Task to carry out: Copy out each line of the data holding "могут".

[Document images with source code]
************
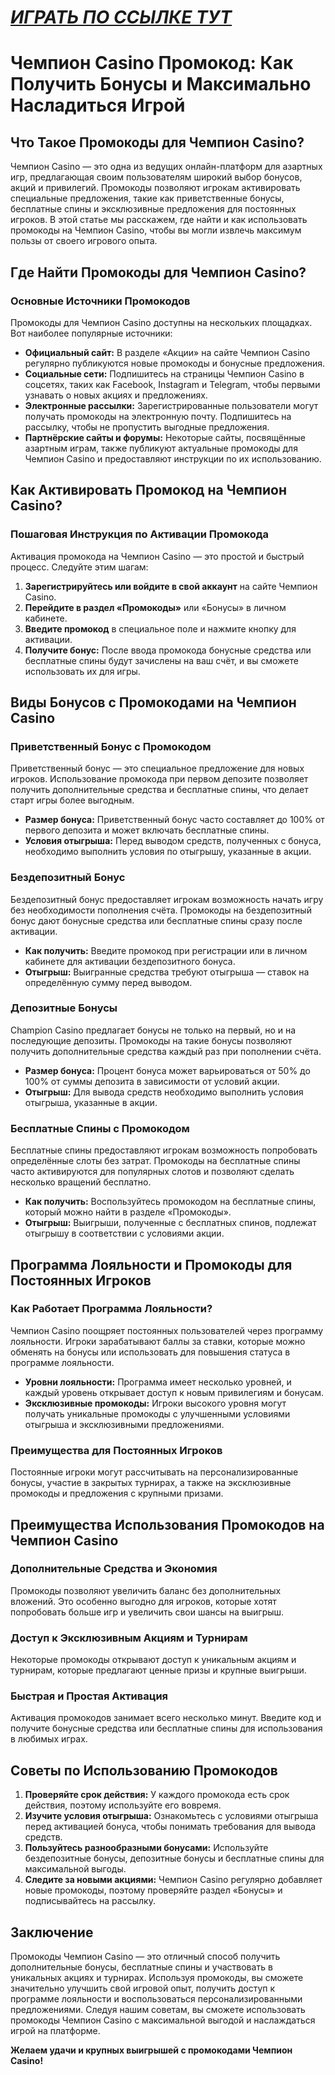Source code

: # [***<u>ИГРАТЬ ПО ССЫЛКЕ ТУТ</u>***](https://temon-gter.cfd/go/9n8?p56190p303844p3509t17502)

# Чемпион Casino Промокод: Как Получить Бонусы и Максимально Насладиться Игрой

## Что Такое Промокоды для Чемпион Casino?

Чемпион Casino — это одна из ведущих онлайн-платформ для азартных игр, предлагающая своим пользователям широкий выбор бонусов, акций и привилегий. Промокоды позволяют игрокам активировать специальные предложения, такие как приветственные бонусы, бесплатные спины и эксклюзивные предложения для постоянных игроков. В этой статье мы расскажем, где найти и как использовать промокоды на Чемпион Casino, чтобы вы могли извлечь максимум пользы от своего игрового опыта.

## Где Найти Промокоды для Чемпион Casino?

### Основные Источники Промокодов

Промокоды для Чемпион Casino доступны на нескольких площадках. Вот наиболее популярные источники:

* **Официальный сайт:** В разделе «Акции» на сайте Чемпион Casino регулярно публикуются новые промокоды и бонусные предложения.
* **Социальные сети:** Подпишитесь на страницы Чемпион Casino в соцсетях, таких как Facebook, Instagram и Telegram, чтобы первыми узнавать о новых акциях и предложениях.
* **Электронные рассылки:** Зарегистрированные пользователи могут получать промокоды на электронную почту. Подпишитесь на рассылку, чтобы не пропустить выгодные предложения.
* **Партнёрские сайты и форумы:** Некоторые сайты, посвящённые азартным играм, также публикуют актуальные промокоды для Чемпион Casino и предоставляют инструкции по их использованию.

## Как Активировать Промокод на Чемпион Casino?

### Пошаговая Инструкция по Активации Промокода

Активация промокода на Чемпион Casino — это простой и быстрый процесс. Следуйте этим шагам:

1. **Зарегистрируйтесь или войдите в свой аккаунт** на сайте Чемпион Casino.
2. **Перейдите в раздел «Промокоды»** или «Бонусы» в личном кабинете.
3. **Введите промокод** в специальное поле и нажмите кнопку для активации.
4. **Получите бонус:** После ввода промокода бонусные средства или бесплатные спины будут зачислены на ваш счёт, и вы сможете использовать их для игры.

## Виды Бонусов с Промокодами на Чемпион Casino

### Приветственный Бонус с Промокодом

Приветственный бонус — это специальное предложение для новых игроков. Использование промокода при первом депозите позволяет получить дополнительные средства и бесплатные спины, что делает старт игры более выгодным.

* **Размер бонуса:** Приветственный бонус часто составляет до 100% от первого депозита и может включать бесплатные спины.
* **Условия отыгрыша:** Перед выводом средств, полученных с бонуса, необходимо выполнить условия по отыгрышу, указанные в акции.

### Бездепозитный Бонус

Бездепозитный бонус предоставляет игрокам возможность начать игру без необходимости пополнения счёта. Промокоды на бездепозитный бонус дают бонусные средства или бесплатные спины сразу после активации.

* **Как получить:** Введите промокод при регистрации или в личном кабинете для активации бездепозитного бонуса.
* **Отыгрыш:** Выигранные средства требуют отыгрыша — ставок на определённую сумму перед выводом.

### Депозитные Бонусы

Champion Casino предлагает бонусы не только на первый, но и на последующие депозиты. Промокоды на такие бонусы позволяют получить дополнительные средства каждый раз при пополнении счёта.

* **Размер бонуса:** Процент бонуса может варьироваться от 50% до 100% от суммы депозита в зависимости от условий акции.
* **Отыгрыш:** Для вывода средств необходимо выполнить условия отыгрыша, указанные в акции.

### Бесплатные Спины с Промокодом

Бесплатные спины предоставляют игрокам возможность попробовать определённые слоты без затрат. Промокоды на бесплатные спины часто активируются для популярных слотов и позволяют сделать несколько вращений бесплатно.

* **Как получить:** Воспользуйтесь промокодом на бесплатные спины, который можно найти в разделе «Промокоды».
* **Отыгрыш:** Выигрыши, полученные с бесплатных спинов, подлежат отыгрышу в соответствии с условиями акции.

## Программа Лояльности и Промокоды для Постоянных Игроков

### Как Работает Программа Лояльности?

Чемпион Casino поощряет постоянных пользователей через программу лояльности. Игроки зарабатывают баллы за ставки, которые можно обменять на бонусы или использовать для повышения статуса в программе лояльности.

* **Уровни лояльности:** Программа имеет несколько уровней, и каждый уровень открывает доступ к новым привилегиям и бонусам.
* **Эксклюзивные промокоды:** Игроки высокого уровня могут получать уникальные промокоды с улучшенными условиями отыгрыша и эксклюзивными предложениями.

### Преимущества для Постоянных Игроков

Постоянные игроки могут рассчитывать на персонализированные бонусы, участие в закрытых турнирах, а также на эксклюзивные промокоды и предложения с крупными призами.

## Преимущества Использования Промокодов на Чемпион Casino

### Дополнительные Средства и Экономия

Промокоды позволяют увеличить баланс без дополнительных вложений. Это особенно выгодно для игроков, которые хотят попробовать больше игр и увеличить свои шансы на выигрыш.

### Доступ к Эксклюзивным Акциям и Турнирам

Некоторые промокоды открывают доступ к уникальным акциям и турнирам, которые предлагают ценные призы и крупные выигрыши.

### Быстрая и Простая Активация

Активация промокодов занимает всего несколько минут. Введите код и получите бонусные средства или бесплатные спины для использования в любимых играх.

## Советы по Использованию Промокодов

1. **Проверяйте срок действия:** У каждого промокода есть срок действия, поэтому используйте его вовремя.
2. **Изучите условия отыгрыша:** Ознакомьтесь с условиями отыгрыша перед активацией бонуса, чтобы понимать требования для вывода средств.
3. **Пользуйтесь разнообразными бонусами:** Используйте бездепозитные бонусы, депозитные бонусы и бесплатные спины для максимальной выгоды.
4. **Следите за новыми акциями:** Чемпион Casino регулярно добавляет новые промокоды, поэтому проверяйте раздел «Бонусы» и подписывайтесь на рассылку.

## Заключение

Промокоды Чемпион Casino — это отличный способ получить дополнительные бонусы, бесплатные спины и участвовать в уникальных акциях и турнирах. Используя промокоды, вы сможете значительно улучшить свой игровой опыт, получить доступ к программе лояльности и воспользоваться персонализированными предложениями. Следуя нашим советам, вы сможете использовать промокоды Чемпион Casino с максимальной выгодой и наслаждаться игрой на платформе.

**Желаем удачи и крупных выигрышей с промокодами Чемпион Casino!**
************
Problem solution:
* **Электронные рассылки:** Зарегистрированные пользователи могут получать промокоды на электронную почту. Подпишитесь на рассылку, чтобы не пропустить выгодные предложения.
* **Эксклюзивные промокоды:** Игроки высокого уровня могут получать уникальные промокоды с улучшенными условиями отыгрыша и эксклюзивными предложениями.
Постоянные игроки могут рассчитывать на персонализированные бонусы, участие в закрытых турнирах, а также на эксклюзивные промокоды и предложения с крупными призами.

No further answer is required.